Frank talk with a solar energy guru

By Scott McLeod

I’m not breaking any news when I say that air pollution is a problem here in the mountains. But I consider myself a reasonable environmentalist, a person who realizes the need to manufacture goods and transport them, who knows that there is a trade off. Lately though, especially as I’ve watched pollution become a daily problem in the summer, I’ve become a little less forgiving.

So when I heard that Sen. Dan Robinson has a problem supporting the Clean Smokestacks proposal offered by a statewide clean air coalition, and that George Bush was trying to decide whether to do anything serious about global warming debate and carbon dioxide, I thought of Dave Hollister.

Hollister is one of those people who makes you sit back and re-think what you do nearly every waking minute of every day - use fossil fuel. You can’t do too much reflecting in his presence though, because he is a good talker and way too impassioned about his subject. He will completely win you over to his arguments.

His company is Sundance Power Systems, and those who know something about renewable energy had told me he was probably as knowledgeable as anyone in Western North Carolina about solar energy and other renewable power sources.

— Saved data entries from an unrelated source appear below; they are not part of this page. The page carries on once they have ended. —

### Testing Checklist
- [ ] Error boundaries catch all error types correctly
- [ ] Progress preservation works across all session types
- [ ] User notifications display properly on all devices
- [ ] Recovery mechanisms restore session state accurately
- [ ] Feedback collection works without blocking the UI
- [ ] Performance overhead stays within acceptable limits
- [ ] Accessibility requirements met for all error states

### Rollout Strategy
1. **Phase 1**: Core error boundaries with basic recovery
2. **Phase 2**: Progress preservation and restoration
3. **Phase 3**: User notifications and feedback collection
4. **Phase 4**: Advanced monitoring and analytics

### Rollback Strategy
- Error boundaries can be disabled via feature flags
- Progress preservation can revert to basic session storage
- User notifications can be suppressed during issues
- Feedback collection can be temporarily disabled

We met at a home he had recently outfitted to go completely “off the grid,” which means they were buying no power from the local utility company. I arrived before Dave, and the homeowner assured me there was nothing to worry about. Dave would be there shortly. He was, she said, notoriously late. A few minutes later he was bouncing in without knocking, white gauze turban on his head (to keep his hair out of the way when he worked, he said) and ready to explain how solar energy worked. He look more like the swami of sun than a solar power system installation man.

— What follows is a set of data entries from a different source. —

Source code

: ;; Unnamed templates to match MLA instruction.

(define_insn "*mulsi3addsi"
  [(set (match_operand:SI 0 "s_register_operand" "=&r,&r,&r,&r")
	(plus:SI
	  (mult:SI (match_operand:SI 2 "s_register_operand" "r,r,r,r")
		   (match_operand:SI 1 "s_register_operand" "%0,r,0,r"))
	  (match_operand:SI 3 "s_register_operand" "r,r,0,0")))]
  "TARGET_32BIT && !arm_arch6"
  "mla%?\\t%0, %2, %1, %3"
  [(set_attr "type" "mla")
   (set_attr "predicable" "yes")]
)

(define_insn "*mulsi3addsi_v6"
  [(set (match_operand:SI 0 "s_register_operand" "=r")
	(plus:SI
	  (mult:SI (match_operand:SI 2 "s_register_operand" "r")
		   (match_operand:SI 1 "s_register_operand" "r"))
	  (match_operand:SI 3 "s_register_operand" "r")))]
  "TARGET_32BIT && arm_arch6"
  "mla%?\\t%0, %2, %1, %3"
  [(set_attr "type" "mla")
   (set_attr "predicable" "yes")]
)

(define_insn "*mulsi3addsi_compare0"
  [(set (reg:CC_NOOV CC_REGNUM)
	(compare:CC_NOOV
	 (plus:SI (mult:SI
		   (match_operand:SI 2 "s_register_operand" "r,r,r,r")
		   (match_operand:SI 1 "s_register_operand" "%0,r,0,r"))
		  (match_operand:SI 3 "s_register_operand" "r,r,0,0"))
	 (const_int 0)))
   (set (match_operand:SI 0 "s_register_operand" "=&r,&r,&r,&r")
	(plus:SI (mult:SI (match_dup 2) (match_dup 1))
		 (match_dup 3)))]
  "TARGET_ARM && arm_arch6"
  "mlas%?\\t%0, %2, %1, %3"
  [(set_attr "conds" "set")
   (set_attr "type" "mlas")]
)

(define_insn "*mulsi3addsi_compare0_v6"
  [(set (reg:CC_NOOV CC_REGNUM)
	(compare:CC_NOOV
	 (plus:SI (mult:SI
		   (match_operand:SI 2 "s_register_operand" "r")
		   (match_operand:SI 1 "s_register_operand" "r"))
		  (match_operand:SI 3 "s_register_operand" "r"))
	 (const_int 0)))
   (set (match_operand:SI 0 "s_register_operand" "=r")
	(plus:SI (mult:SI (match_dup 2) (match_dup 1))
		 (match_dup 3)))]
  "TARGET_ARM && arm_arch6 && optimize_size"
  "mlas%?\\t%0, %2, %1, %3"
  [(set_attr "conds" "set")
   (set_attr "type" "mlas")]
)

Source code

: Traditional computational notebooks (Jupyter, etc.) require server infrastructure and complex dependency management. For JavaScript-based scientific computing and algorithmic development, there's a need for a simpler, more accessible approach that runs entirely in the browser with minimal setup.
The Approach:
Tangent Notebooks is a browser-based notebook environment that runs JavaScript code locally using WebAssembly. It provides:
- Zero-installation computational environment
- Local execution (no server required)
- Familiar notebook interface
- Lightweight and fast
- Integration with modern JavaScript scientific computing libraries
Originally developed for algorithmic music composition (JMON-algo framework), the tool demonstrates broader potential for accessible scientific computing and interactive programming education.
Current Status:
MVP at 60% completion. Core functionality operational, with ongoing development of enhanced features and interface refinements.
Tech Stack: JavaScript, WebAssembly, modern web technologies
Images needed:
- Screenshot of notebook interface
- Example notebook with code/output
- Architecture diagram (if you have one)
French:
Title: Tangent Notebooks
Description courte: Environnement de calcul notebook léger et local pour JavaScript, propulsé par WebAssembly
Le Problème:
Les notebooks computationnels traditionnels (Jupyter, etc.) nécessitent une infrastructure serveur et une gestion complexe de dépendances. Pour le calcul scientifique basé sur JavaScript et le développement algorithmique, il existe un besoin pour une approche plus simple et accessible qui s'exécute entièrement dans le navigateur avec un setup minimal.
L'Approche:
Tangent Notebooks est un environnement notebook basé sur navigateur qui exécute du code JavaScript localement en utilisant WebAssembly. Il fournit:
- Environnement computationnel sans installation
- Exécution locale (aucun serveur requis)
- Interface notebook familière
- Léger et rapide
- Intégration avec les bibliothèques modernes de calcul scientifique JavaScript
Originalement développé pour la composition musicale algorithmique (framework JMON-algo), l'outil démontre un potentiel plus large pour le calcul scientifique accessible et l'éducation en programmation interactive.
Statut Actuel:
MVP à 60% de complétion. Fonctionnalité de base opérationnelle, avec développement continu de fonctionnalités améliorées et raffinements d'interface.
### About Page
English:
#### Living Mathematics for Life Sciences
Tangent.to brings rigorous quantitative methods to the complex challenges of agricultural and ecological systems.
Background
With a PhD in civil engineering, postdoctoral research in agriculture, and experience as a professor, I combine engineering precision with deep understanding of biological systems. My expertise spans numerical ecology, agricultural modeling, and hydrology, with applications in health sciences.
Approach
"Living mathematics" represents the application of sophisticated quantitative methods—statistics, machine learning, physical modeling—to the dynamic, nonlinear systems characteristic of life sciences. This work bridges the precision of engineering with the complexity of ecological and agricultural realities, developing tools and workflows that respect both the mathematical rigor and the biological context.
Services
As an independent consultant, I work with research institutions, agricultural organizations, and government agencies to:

I started asking questions and, before a couple of minutes had passed, had gotten to the bottom line, at least what I imagined the bottom line to be - how much?

“Oh man, I knew that was coming, and so soon,” he howled.

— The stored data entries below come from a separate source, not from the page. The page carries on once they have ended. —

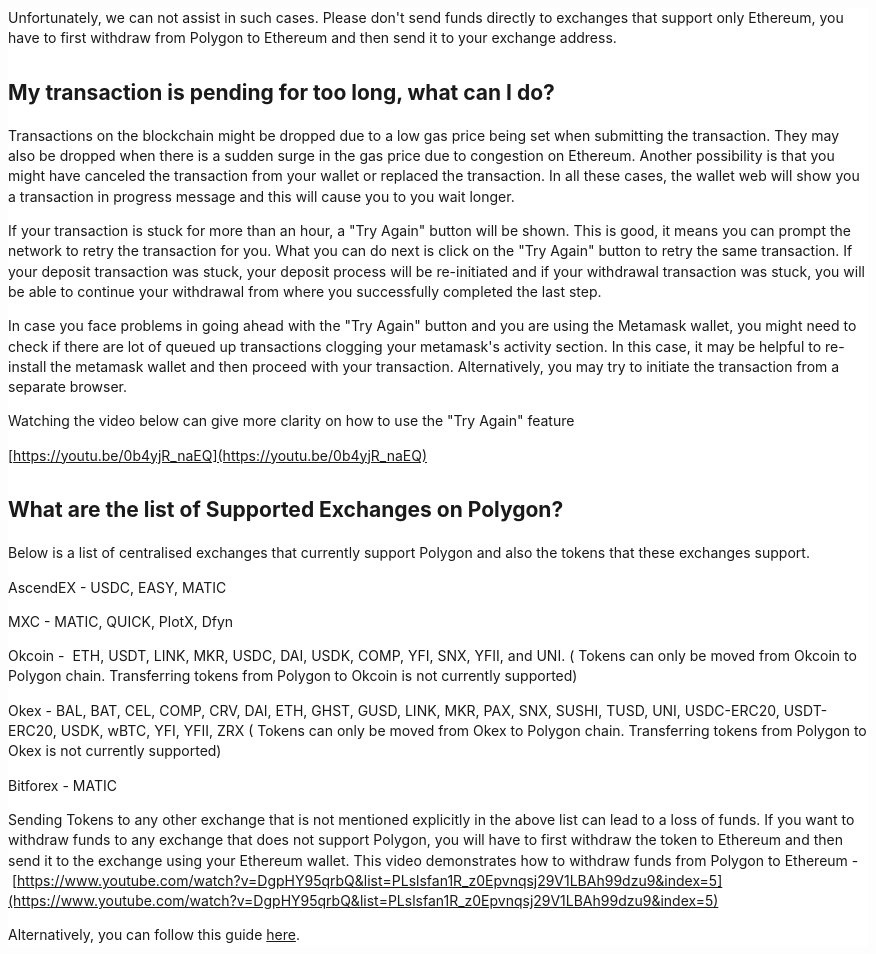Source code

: Unfortunately, we can not assist in such cases. Please don't send funds directly to exchanges that support only Ethereum, you have to first withdraw from Polygon to Ethereum and then send it to your exchange address.

## My transaction is pending for too long, what can I do?

Transactions on the blockchain might be dropped due to a low gas price being set when submitting the transaction. They may also be dropped when there is a sudden surge in the gas price due to congestion on Ethereum. Another possibility is that you might have canceled the transaction from your wallet or replaced the transaction. In all these cases, the wallet web will show you a transaction in progress message and this will cause you to you wait longer.

If your transaction is stuck for more than an hour, a "Try Again" button will be shown. This is good, it means you can prompt the network to retry the transaction for you. What you can do next is click on the "Try Again" button to retry the same transaction. If your deposit transaction was stuck, your deposit process will be re-initiated and if your withdrawal transaction was stuck, you will be able to continue your withdrawal from where you successfully completed the last step.

In case you face problems in going ahead with the "Try Again" button and you are using the Metamask wallet, you might need to check if there are lot of queued up transactions clogging your metamask's activity section. In this case, it may be helpful to re-install the metamask wallet and then proceed with your transaction. Alternatively, you may try to initiate the transaction from a separate browser.

Watching the video below can give more clarity on how to use the "Try Again" feature

[https://youtu.be/0b4yjR_naEQ](https://youtu.be/0b4yjR_naEQ)

## What are the list of Supported Exchanges on Polygon?

Below is a list of centralised exchanges that currently support Polygon and also the tokens that these exchanges support.

AscendEX - USDC, EASY, MATIC

MXC - MATIC, QUICK, PlotX, Dfyn

Okcoin -  ETH, USDT, LINK, MKR, USDC, DAI, USDK, COMP, YFI, SNX, YFII, and UNI. ( Tokens can only be moved from Okcoin to Polygon chain. Transferring tokens from Polygon to Okcoin is not currently supported)

Okex - BAL, BAT, CEL, COMP, CRV, DAI, ETH, GHST, GUSD, LINK, MKR, PAX, SNX, SUSHI, TUSD, UNI, USDC-ERC20, USDT-ERC20, USDK, wBTC, YFI, YFII, ZRX ( Tokens can only be moved from Okex to Polygon chain. Transferring tokens from Polygon to Okex is not currently supported)

Bitforex - MATIC

Sending Tokens to any other exchange that is not mentioned explicitly in the above list can lead to a loss of funds. If you want to withdraw funds to any exchange that does not support Polygon, you will have to first withdraw the token to Ethereum and then send it to the exchange using your Ethereum wallet. This video demonstrates how to withdraw funds from Polygon to Ethereum - [https://www.youtube.com/watch?v=DgpHY95qrbQ&list=PLslsfan1R_z0Epvnqsj29V1LBAh99dzu9&index=5](https://www.youtube.com/watch?v=DgpHY95qrbQ&list=PLslsfan1R_z0Epvnqsj29V1LBAh99dzu9&index=5)

Alternatively, you can follow this guide [here](https://docs.matic.today/docs/develop/wallets/matic-web-wallet/web-wallet-v2-guide/).
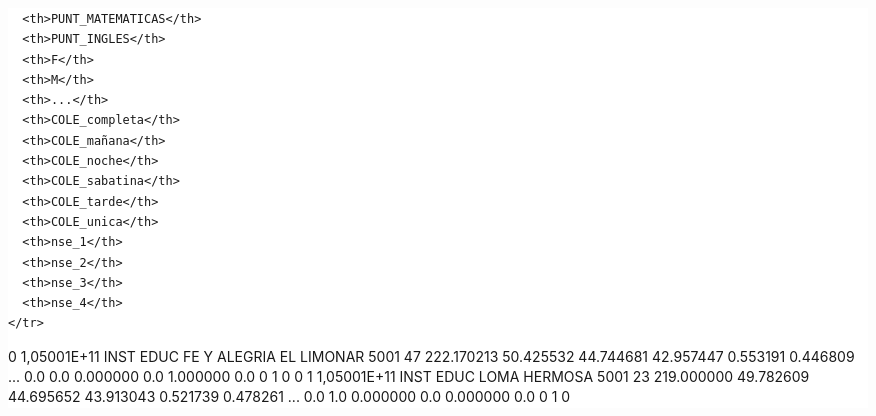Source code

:       <th>PUNT_MATEMATICAS</th>
      <th>PUNT_INGLES</th>
      <th>F</th>
      <th>M</th>
      <th>...</th>
      <th>COLE_completa</th>
      <th>COLE_mañana</th>
      <th>COLE_noche</th>
      <th>COLE_sabatina</th>
      <th>COLE_tarde</th>
      <th>COLE_unica</th>
      <th>nse_1</th>
      <th>nse_2</th>
      <th>nse_3</th>
      <th>nse_4</th>
    </tr>
  </thead>
  <tbody>
    <tr>
      <th>0</th>
      <td>1,05001E+11</td>
      <td>INST EDUC FE Y ALEGRIA EL LIMONAR</td>
      <td>5001</td>
      <td>47</td>
      <td>222.170213</td>
      <td>50.425532</td>
      <td>44.744681</td>
      <td>42.957447</td>
      <td>0.553191</td>
      <td>0.446809</td>
      <td>...</td>
      <td>0.0</td>
      <td>0.0</td>
      <td>0.000000</td>
      <td>0.0</td>
      <td>1.000000</td>
      <td>0.0</td>
      <td>0</td>
      <td>1</td>
      <td>0</td>
      <td>0</td>
    </tr>
    <tr>
      <th>1</th>
      <td>1,05001E+11</td>
      <td>INST EDUC LOMA HERMOSA</td>
      <td>5001</td>
      <td>23</td>
      <td>219.000000</td>
      <td>49.782609</td>
      <td>44.695652</td>
      <td>43.913043</td>
      <td>0.521739</td>
      <td>0.478261</td>
      <td>...</td>
      <td>0.0</td>
      <td>1.0</td>
      <td>0.000000</td>
      <td>0.0</td>
      <td>0.000000</td>
      <td>0.0</td>
      <td>0</td>
      <td>1</td>
      <td>0</td>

Before answering, he wanted to do some talking. I listened, and the first words out of his mouth surprised me.

“The worst thing that happened to solar energy was when Jimmy Carter got tax incentives approved,” Hollister said. “Really, it turned out to be a bad thing.”

The tax breaks prompted many people who were considering installing solar systems to base their decision purely on economics. That question has remained a deciding factor for those considering solar power. When would the investment pay off, people always ask? While people always want to know when solar systems will turn a profit, most of our other buying decisions aren’t based on that equation, Hollister argues.

“You know, people will spend $40,000 on a huge SUV when they could’ve gotten a car that would accomplish their needs for $20,000. That’s great marketing,” Hollister argues.

“It’s more of a shift in consciousness than a shift in lifestyle,” Hollister said.

Those who think only about economics probably won’t install a complete solar system, Hollister said. The up-front costs are somewhere between $25,000 to $50,000 to be able to go completely off the grid.
While magazines, televisions and radios scream at us to buy bigger cars, bigger televisions, bigger houses, and a multitude of expensive toys and other diversions simply because they are cool, no one is effectively marketing renewable energy, Hollister said.

“Solar guilt is rampant in the industry,” he said. “I see poor marketing as our biggest obstacle.”

Hollister, needless to say, thinks solar energy is cool. No moving parts, putting yourself in touch with the cycles of nature that we are fast detaching ourselves from, and simply doing something that is right.
“I like to think I help facilitate people to let the goodness rise up,” Hollister said.

He doesn’t think power companies are evil, and he says it is OK to buy power from the grid. But he does say our industrialized society has had an easy time leading us down a path that accepts a lifestyle that is harming us as individuals and harming the planet.

Here in the mountains, the ill effects of producing electricity and powering automobiles is easy to forget in the winter. Soon, however, the haze will come and hang around for six, seven, eight months. We will be surrounded by smog, haze, ozone, particulate matter and all manner of suffocating gases. And I will continue driving, continue making ice cubes in my refrigerator freezer, keep using the dishwasher and watching VCR movies.

But I know in my heart that Hollister is right. Fossil fuel energy is going to become passé some day, and the only question is how much damage we will have done before we are forced to make some changes.